**WHAT YOU ARE ASKED TO DO:**
Quote the listing line for line without any changes, leaving out the pictures.

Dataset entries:
┌──

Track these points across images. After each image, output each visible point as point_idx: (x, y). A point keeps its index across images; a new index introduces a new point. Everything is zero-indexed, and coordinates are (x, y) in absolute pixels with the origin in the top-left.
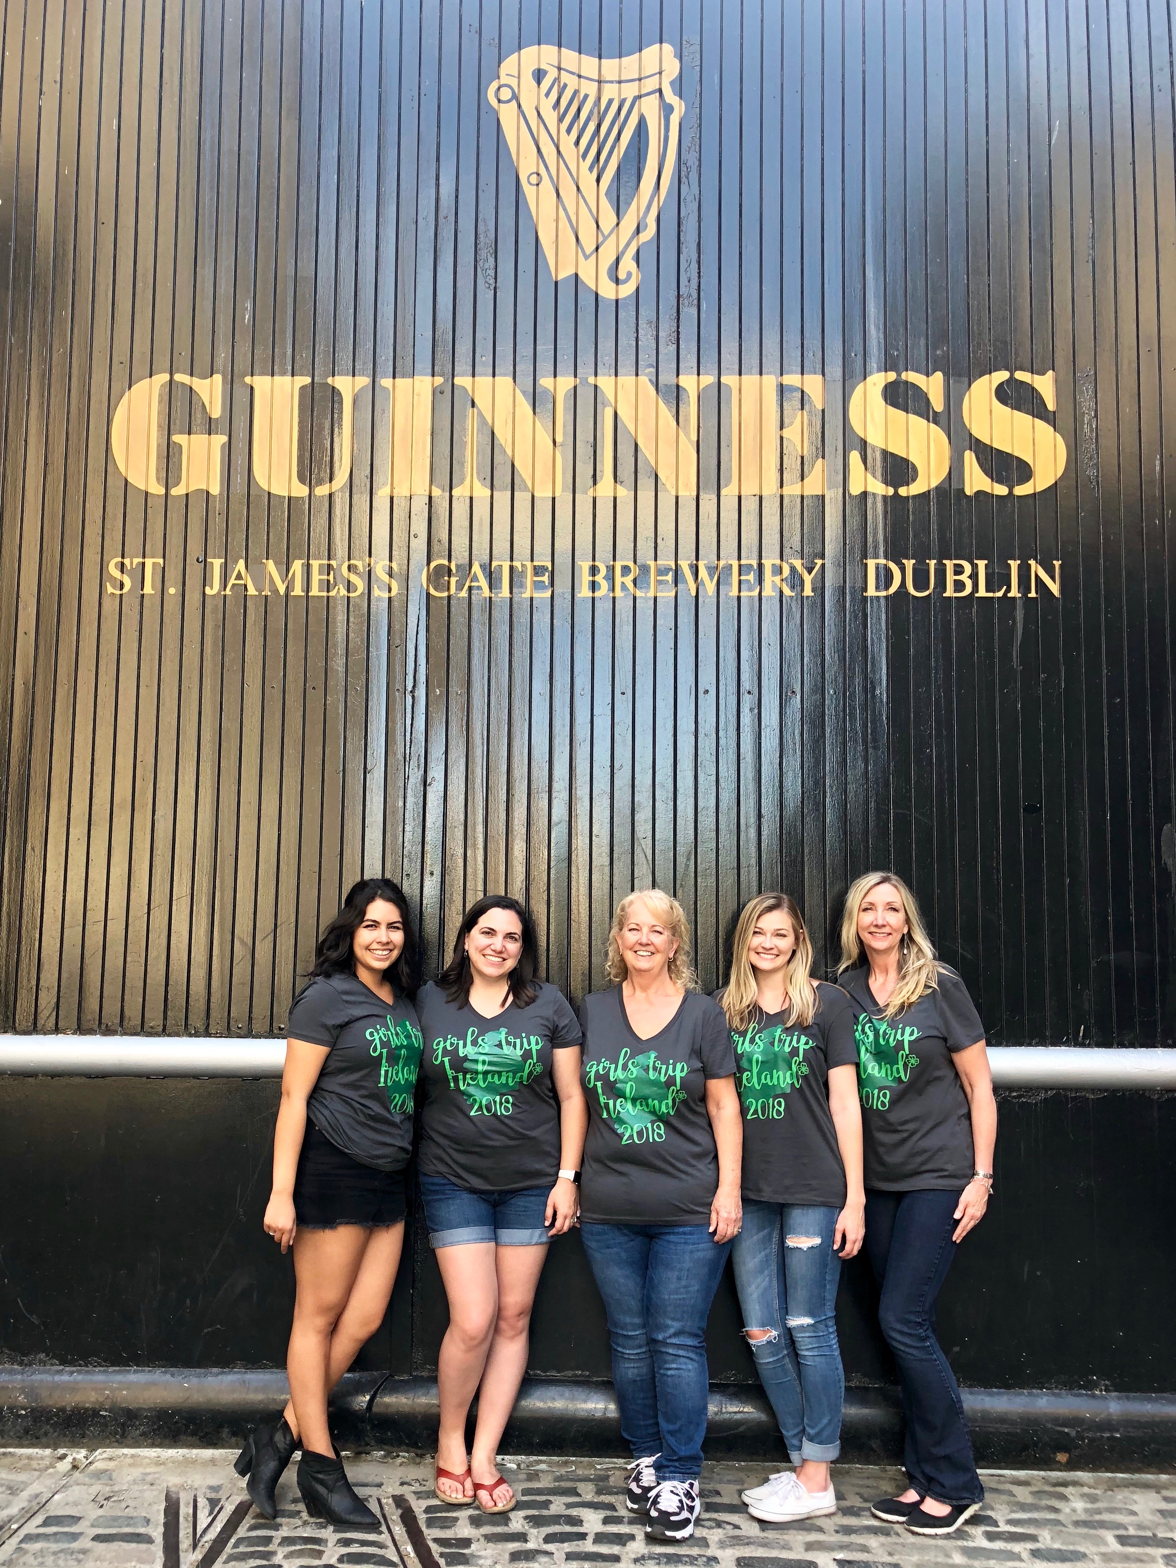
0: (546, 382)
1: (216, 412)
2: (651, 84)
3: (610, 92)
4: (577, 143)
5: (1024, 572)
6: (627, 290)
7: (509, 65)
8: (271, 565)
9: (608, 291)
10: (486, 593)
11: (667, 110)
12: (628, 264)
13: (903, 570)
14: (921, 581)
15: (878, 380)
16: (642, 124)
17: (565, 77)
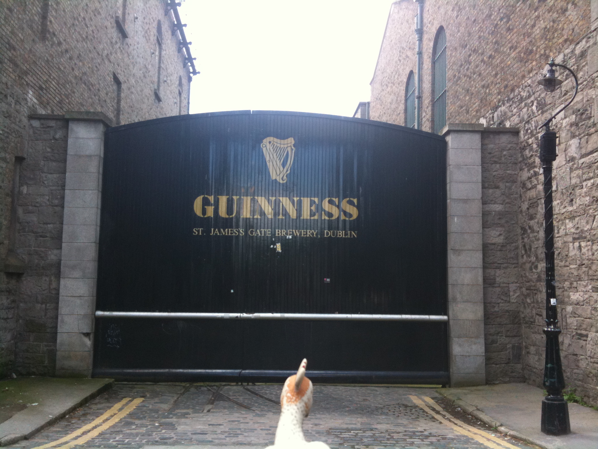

└──

**SOLUTION FOR THIS EXERCISE:**
Track these points across images. After each image, output each visible point as point_idx: (x, y). A point keeps its index across images; a new index introduces a new point. Everything is zero-indexed, and coordinates are (x, y) in absolute pixels with the origin in the top-left.
0: (546, 382)
1: (216, 412)
2: (651, 84)
3: (610, 92)
4: (577, 143)
5: (1024, 572)
6: (627, 290)
7: (509, 65)
8: (271, 565)
9: (608, 291)
10: (486, 593)
11: (667, 110)
12: (628, 264)
13: (903, 570)
14: (921, 581)
15: (878, 380)
16: (642, 124)
17: (565, 77)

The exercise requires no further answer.